TEXTO DO EXERCÍCIO>
Os mecanismos pelos quais as pessoas analisam situações que envolvem o acaso são um produto complexo de fatores evolutivos, da estrutura cerebral, das experiências pessoais, do conhecimento e das emoções. De fato, a resposta humana à incerteza é tão complexa que, por vezes, distintas estruturas cerebrais chegam a conclusões diferentes e aparentemente lutam entre si para determinar qual delas dominará as demais. Por exemplo, se o seu rosto inchar até cinco vezes o tamanho normal em 3 de cada 4 vezes que você comer camarão, o lado "lógico" do seu cérebro, o hemisfério esquerdo, tentará encontrar um padrão. Já o hemisfério direito, "intuitivo", dirá apenas: "Evite camarão." Ao menos essa foi a descoberta feita por pesquisadores em situações experimentais menos dolorosas. O nome do jogo é suposição de probabilidades. Em vez de brincarem com camarões e histamina, os pesquisadores mostram aos participantes do estudo uma série de cartas ou lâmpadas de duas cores, digamos, verde e vermelho. A experiência é organizada de modo que as cores apareçam com diferentes probabilidades, mas sem nenhuma espécie de padrão. Por exemplo, o vermelho poderia aparecer com frequência duas vezes maior que o verde numa sequência como vermelho- vermelho-verde-vermelho-verde-vermelho-vermelho-verde-verdevermelho- vermelho-vermelho, e assim por diante. Depois de observar o experimento por algum tempo, a pessoa deve tentar prever se cada novo item da sequência será vermelho ou verde.

O jogo tem duas estratégias básicas. Uma delas é sempre arriscar na cor percebida como a que ocorre com mais frequência. Essa é a estratégia preferida por ratos e outros animais não humanos. Ao empregarmos essa estratégia, garantimos um certo grau de acertos, mas também aceitamos que nosso desempenho não será melhor que isso. Por exemplo, se o verde surgir em 75% das vezes e decidirmos sempre arriscar no verde, acertaremos em 75% das vezes. A outra estratégia é "ajustar" a nossa proporção de tentativas no verde e no vermelho conforme a proporção de verdes e vermelhos que observamos no passado. Se os verdes e vermelhos surgirem segundo um padrão e conseguirmos desvendar esse padrão, essa estratégia nos permitirá acertar em todas as tentativas. Mas se as cores surgirem aleatoriamente, o melhor que podemos fazer é nos atermos à primeira estratégia. No caso em que o verde aparece aleatoriamente em 75% das vezes, a segunda estratégia levará ao acerto em apenas cerca de 6 vezes de cada 10.

MATERIAL FORNECIDO>
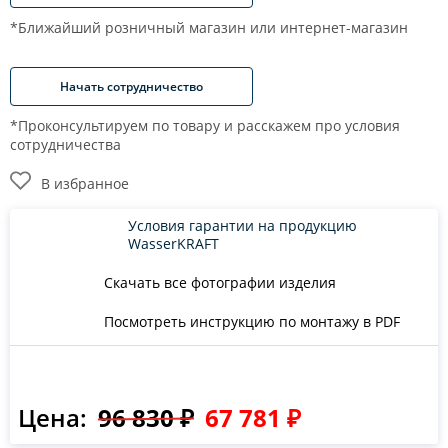
*Ближайший розничный магазин или интернет-магазин
Начать сотрудничество
*Проконсультируем по товару и расскажем про условия
сотрудничества
В избранное
Условия гарантии на продукцию
WasserKRAFT
Скачать все фотографии изделия
Посмотреть инструкцию по монтажу в PDF
Цена:
96 830 ₽
67 781 ₽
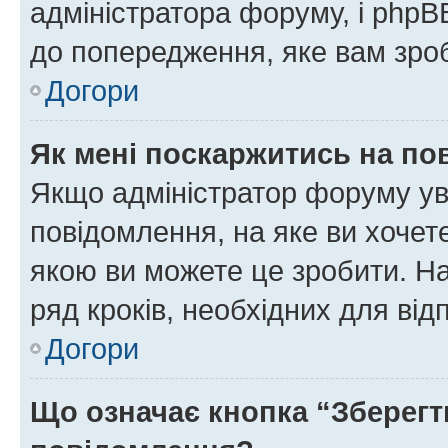
адміністратора форуму, і php
до попередження, яке вам зроб
Догори
Як мені поскаржитись на п
Якщо адміністратор форуму ув
повідомлення, на яке ви хочете
якою ви можете це зробити. На
ряд кроків, необхідних для ві
Догори
Що означає кнопка “Зберегт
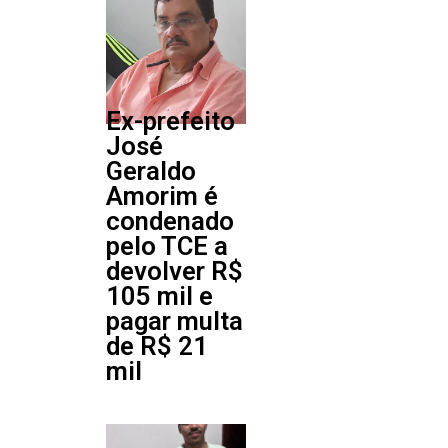
Ex-prefeito
José
Geraldo
Amorim é
condenado
pelo TCE a
devolver R$
105 mil e
pagar multa
de R$ 21
mil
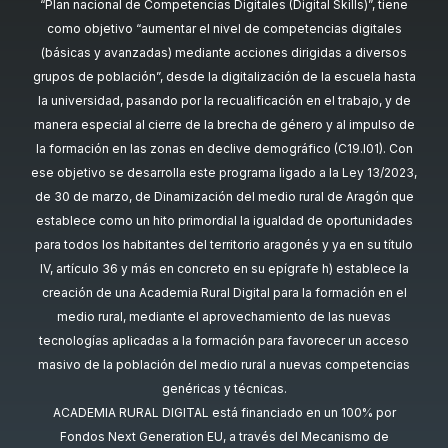
“Plan nacional de Competencias Digitales (Digital Skills)”, tiene
como objetivo “aumentar el nivel de competencias digitales
(básicas y avanzadas) mediante acciones dirigidas a diversos
grupos de población”, desde la digitalización de la escuela hasta
la universidad, pasando por la recualificación en el trabajo, y de
manera especial al cierre de la brecha de género y al impulso de
la formación en las zonas en declive demográfico (C19.I01). Con
ese objetivo se desarrolla este programa ligado a la Ley 13/2023,
de 30 de marzo, de Dinamización del medio rural de Aragón que
establece como un hito primordial la igualdad de oportunidades
para todos los habitantes del territorio aragonés y ya en su título
IV, artículo 36 y más en concreto en su epígrafe h) establece la
creación de una Academia Rural Digital para la formación en el
medio rural, mediante el aprovechamiento de las nuevas
tecnologías aplicadas a la formación para favorecer un acceso
masivo de la población del medio rural a nuevas competencias
genéricas y técnicas.
ACADEMIA RURAL DIGITAL está financiado en un 100% por
Fondos Next Generation EU, a través del Mecanismo de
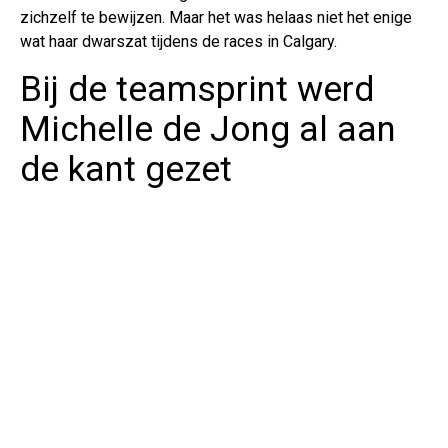
zichzelf te bewijzen. Maar het was helaas niet het enige
wat haar dwarszat tijdens de races in Calgary.
Bij de teamsprint werd
Michelle de Jong al aan
de kant gezet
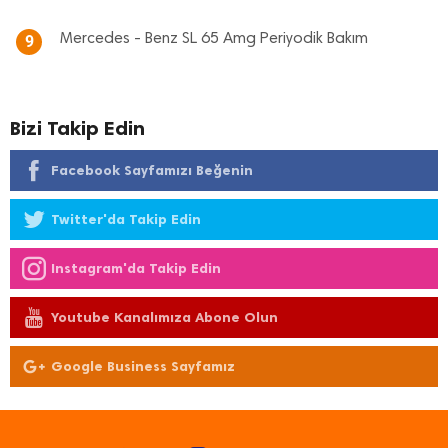
Mercedes - Benz SL 65 Amg Periyodik Bakım
9
Bizi Takip Edin
Facebook Sayfamızı Beğenin
Twitter'da Takip Edin
Instagram'da Takip Edin
Youtube Kanalımıza Abone Olun
Google Business Sayfamız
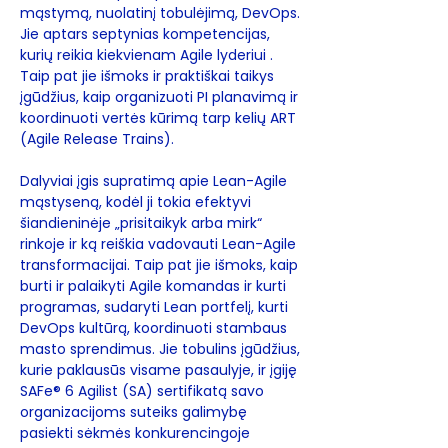
mąstymą, nuolatinį tobulėjimą, DevOps.
Jie aptars septynias kompetencijas,
kurių reikia kiekvienam Agile lyderiui .
Taip pat jie išmoks ir praktiškai taikys
įgūdžius, kaip organizuoti PI planavimą ir
koordinuoti vertės kūrimą tarp kelių ART
(Agile Release Trains).
Dalyviai įgis supratimą apie Lean-Agile
mąstyseną, kodėl ji tokia efektyvi
šiandieninėje „prisitaikyk arba mirk“
rinkoje ir ką reiškia vadovauti Lean-Agile
transformacijai. Taip pat jie išmoks, kaip
burti ir palaikyti Agile komandas ir kurti
programas, sudaryti Lean portfelį, kurti
DevOps kultūrą, koordinuoti stambaus
masto sprendimus. Jie tobulins įgūdžius,
kurie paklausūs visame pasaulyje, ir įgiję
SAFe® 6 Agilist (SA) sertifikatą savo
organizacijoms suteiks galimybę
pasiekti sėkmės konkurencingoje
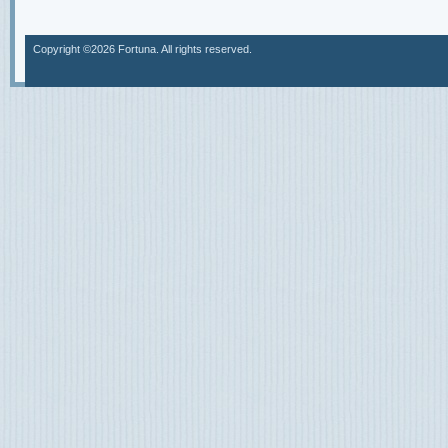
Copyright ©2026 Fortuna. All rights reserved.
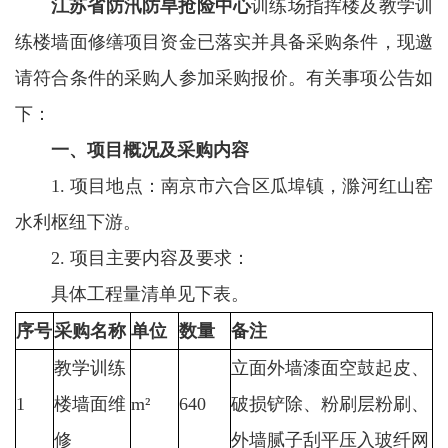
江苏省防汛防旱抢险中心
训练场指挥楼及教学训
练楼墙面修缮项目资金已落实并具备采购条件，现邀
请符合条件的采购人参加采购报价。有关事项公告如
下：
一、项目概况及采购内容
1. 项目地点：南京市六合区瓜埠镇，滁河红山窑
水利枢纽下游。
2. 项目主要内容及要求：
具体工程量清单见下表。
序号
采购名称
单位
数量
备注
教学训练
立面外墙漆面空鼓起皮、
1
楼墙面维
m²
640
破损铲除、粉刷层粉刷、
修
外墙腻子刮平压入玻纤网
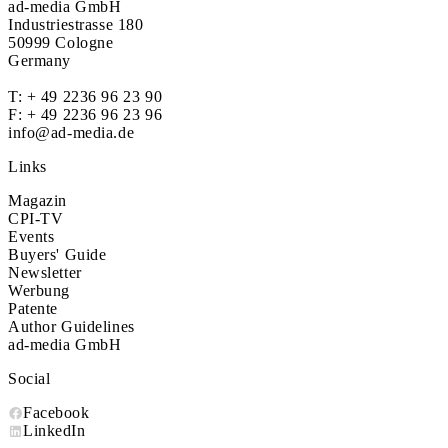
ad-media GmbH
Industriestrasse 180
50999 Cologne
Germany
T:
+ 49 2236 96 23 90
F: + 49 2236 96 23 96
info@ad-media.de
Links
Magazin
CPI-TV
Events
Buyers' Guide
Newsletter
Werbung
Patente
Author Guidelines
ad-media GmbH
Social
Facebook
LinkedIn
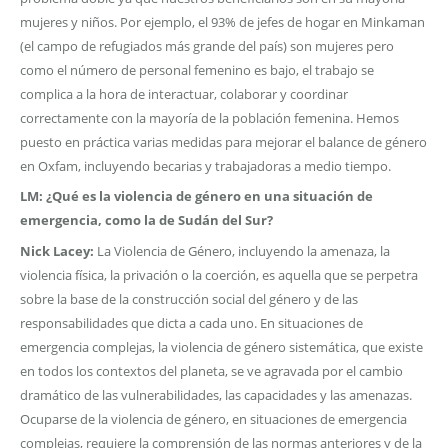
mujeres y niños. Por ejemplo, el 93% de jefes de hogar en Minkaman
(el campo de refugiados más grande del país) son mujeres pero
como el número de personal femenino es bajo, el trabajo se
complica a la hora de interactuar, colaborar y coordinar
correctamente con la mayoría de la población femenina. Hemos
puesto en práctica varias medidas para mejorar el balance de género
en Oxfam, incluyendo becarias y trabajadoras a medio tiempo.
LM: ¿Qué es la violencia de género en una situación de
emergencia, como la de Sudán del Sur?
Nick Lacey:
La Violencia de Género, incluyendo la amenaza, la
violencia física, la privación o la coerción, es aquella que se perpetra
sobre la base de la construcción social del género y de las
responsabilidades que dicta a cada uno. En situaciones de
emergencia complejas, la violencia de género sistemática, que existe
en todos los contextos del planeta, se ve agravada por el cambio
dramático de las vulnerabilidades, las capacidades y las amenazas.
Ocuparse de la violencia de género, en situaciones de emergencia
complejas, requiere la comprensión de las normas anteriores y de la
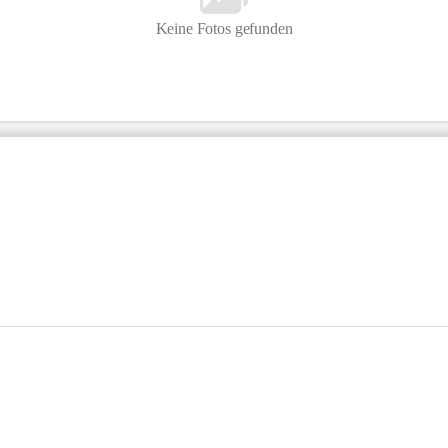
Keine Fotos gefunden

O QUE SE PEDE>
No texto sobre a suposição de probabilidades, qual estratégia ratos e outros animais não humanos preferem?

RESPOSTA>
Sempre arriscar na cor percebida como a que ocorre com mais frequência.